Arc Xe2 Battlemage GPU increases performance by 50 percent
Intel's Lunar Lake also brings the new Xe2 Battlemage architecture, promising a 50 percent improvement in gaming performance compared to the Xe-LPG GPU in the Meteor Lake. The GPU core has eight 512-bit vector engines, eight 2048-bit XMX matrix engines, and has an increased 192KB L1 cache per SLM. Those same Matrix Extension Engines (XMXs) the iGPU with 8 GPU cores get 1,024 unified shaders and put up 67 TOPS of AI performance. It also means it packs 8 next-generation ray tracing units, which puts it in line with DirectX 12 Ultimate requirements.
The GPU also gets a new media engine with hardware acceleration for AV1 encoding and decoding, support for VVC hardware decoding, and more, while the display engine improvements bring support for up to 3 displays, support for the new eDisplayPort 1.5 standard, in addition to the DisplayPort 2.1 and HDMI 2.1, and more.
The Intel NPU 4 gets Intel onto the Microsoft Copilot+ train
Although this is the second-generation NPU, Intel calls it the NPU 4, but that does not mean that it does not get a lot of improvements, including up to four times higher AI inferencing performance compared to the Meteor Lake NPU, pushing it up from 12 TOPS to 48 TOPS. This means that Intel is safely above the 40 TOPS requirement for Microsoft Copilot+.
Connectivity side gets Thunderbolt 4 and more
The Platform Controller or the I/O, which is built on TSMC's 6nm N6 process, includes an integrated Thunderbolt 4 controller with support fo up to three 40Gbps ports. It also gives Lunar Lake 8 PCIe lanes, mostly used for Gen 5 SSDs and other platform connectivity. The I/O also gets WiFi 7, Bluetooth 5.4, and other connectivity options.
Intel managed to pretty much surprise everyone with its Lunar Lake architecture and it will certainly put a lot of pressure on the likes of Apple and Qualcomm with M-series and Snapdragon X Elite chips. It targets the same ultra-portable and thin-and-light devices, and while both of these have a decent headstart, Intel could have an edge with its new E- and P-cores, new NPU, and especially the new Xe2 iGPU.
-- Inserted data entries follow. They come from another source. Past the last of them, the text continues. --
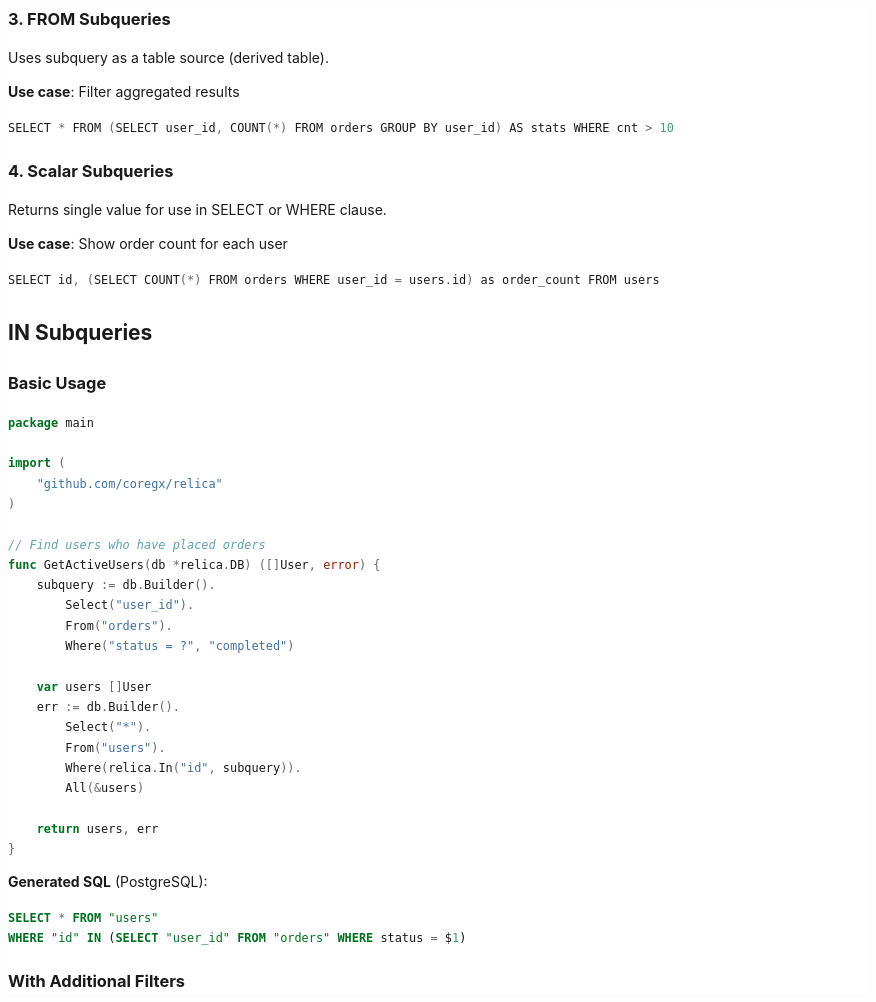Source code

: ### 3. FROM Subqueries
Uses subquery as a table source (derived table).

**Use case**: Filter aggregated results
```go
SELECT * FROM (SELECT user_id, COUNT(*) FROM orders GROUP BY user_id) AS stats WHERE cnt > 10
```

### 4. Scalar Subqueries
Returns single value for use in SELECT or WHERE clause.

**Use case**: Show order count for each user
```go
SELECT id, (SELECT COUNT(*) FROM orders WHERE user_id = users.id) as order_count FROM users
```

## IN Subqueries

### Basic Usage

```go
package main

import (
    "github.com/coregx/relica"
)

// Find users who have placed orders
func GetActiveUsers(db *relica.DB) ([]User, error) {
    subquery := db.Builder().
        Select("user_id").
        From("orders").
        Where("status = ?", "completed")

    var users []User
    err := db.Builder().
        Select("*").
        From("users").
        Where(relica.In("id", subquery)).
        All(&users)

    return users, err
}
```

**Generated SQL** (PostgreSQL):
```sql
SELECT * FROM "users"
WHERE "id" IN (SELECT "user_id" FROM "orders" WHERE status = $1)
```

### With Additional Filters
Unfortunately for Intel, Lunar Lake is currently on track to launch in Q3 2024. Of course, that timetable still puts it in time for the holiday buying season, and Intel claims it will power more than 80 different AI PC designs from 20 original equipment manufacturers (OEMs), with Intel expecting to deploy more than 40 million Core Ultra processors in the market this year.